Wayfair continues to post blistering sales gains, thanks to heavier marketing spending. But losses are growing fast, too, and experts have doubts about how the hot ecommerce company can keep up its “more advertising, fewer profits” game.

For the fourth quarter, the Boston-based company says revenue zoomed to nearly $2 billion, a 40.6% jump from the prior year. But its losses nearly doubled to $143.8 million, up from a loss of $72.7 million in the comparable period a year ago.

Those losses are mounting as Wayfair “spends heavily on advertising, people and logistics,” writes Seth Basham, an analyst who follows the company for Wedbush Securities, in his comment on the latest numbers. In other words, Wayfair is “'buying' revenue growth through more aggressive spending growth.”
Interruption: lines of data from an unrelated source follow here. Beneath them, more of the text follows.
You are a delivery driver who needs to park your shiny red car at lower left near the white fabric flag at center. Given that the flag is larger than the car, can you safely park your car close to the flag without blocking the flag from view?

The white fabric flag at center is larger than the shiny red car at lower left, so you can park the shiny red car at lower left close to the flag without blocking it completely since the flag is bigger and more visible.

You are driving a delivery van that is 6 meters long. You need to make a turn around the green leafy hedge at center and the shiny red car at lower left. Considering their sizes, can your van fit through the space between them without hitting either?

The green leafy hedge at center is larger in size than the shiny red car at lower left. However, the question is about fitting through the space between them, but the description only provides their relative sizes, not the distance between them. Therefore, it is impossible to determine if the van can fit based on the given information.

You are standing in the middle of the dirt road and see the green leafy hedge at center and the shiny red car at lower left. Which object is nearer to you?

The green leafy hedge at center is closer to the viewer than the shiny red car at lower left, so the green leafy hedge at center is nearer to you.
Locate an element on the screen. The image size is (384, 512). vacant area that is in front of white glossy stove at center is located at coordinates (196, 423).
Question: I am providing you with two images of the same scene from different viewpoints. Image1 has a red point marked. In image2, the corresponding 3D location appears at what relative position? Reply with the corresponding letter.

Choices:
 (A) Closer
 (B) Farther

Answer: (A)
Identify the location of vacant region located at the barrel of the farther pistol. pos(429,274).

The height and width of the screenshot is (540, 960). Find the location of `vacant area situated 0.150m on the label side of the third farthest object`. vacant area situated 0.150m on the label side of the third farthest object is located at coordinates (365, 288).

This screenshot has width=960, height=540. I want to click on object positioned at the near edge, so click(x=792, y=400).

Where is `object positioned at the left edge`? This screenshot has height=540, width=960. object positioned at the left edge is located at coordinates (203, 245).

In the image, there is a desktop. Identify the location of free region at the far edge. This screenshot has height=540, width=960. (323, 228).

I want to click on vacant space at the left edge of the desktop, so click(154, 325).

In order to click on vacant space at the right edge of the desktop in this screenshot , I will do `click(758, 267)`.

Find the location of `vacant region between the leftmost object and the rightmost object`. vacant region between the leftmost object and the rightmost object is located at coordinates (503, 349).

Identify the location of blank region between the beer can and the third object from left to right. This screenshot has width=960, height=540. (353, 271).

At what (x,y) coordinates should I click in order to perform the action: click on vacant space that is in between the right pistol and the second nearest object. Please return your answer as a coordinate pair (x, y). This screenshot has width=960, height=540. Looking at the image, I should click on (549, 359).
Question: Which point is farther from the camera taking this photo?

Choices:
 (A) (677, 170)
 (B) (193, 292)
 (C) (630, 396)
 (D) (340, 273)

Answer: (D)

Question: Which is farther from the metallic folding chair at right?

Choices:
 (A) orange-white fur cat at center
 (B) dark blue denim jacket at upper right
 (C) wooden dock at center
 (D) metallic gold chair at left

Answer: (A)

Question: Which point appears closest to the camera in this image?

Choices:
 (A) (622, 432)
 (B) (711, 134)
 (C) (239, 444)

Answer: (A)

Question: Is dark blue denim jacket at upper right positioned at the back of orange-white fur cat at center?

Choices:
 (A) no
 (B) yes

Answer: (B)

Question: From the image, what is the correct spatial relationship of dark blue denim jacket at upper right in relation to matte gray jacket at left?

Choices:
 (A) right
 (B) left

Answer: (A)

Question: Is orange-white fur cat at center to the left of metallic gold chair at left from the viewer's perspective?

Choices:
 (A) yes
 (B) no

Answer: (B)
Basham says he's particularly concerned about the cost of acquiring new customers, and Wayfair’s guidance that it will spend record levels on ads in the current quarter, with a percentage increase in spending “in the mid- to high teens.”

And Morningstar analyst Jaime M. Katz estimates Wayfair ratcheted up its direct advertising spending by 42% in the quarter, with customer acquisition costs rising 10%.

Wayfair is confident in its conviction that as long as it keeps adding new customers, keeping them happy and refining its logistics networks, profits will come.

“We remain focused on our long-term approach to investing in the business, and believe the Company’s outsized growth at scale is a testament to the strength of our brand and platform as we redefine the shopping experience in our category,” CEO and co-founder Niraj Shah says in its announcement.

In a presentation for the investment community, Wayfair execs said online spending in the home category is climbing 15% a year in the U.S., and that the company is working to overcome the category’s biggest barriers to online shopping, including the confidence to buy, visualizing products, inspiration and product discovery, and customer service and delivery.

It says it is continuing to overcome those hurdles, with everything from customer reviews, AR shopping technology, idea boards and expanded support throughout the shopping and delivery process. It’s also increasing its use of direct mail, paid digital and online integrations.

Wayfair says the number of its active customers rose to 15.2 million, up 37.9% from last year. And repeat customers accounted for 66.4% of the fourth quarter’s order, up from 62.3% in the same period of the prior year, with the number of orders from repeat customers increasing 51.1% on a year-over-year basis. Those measures indicate that existing customers are happy with Wayfair.

And Basham, who remains neutral on Wayfair, writes that the reduction in customer churn is a positive.

“Revenue from repeat customers is rising steadily, but the stickiness of this customer base will be proved over time as housing turnover slows, taking with it initial home purchase transactions,” writes Katz. “While we understand that spending to capture incremental share is imperative, management noted that Wayfair remains in the early innings of building out its logistics network, implying that inflated spending and inefficiencies could weigh on profits for longer than anticipated.”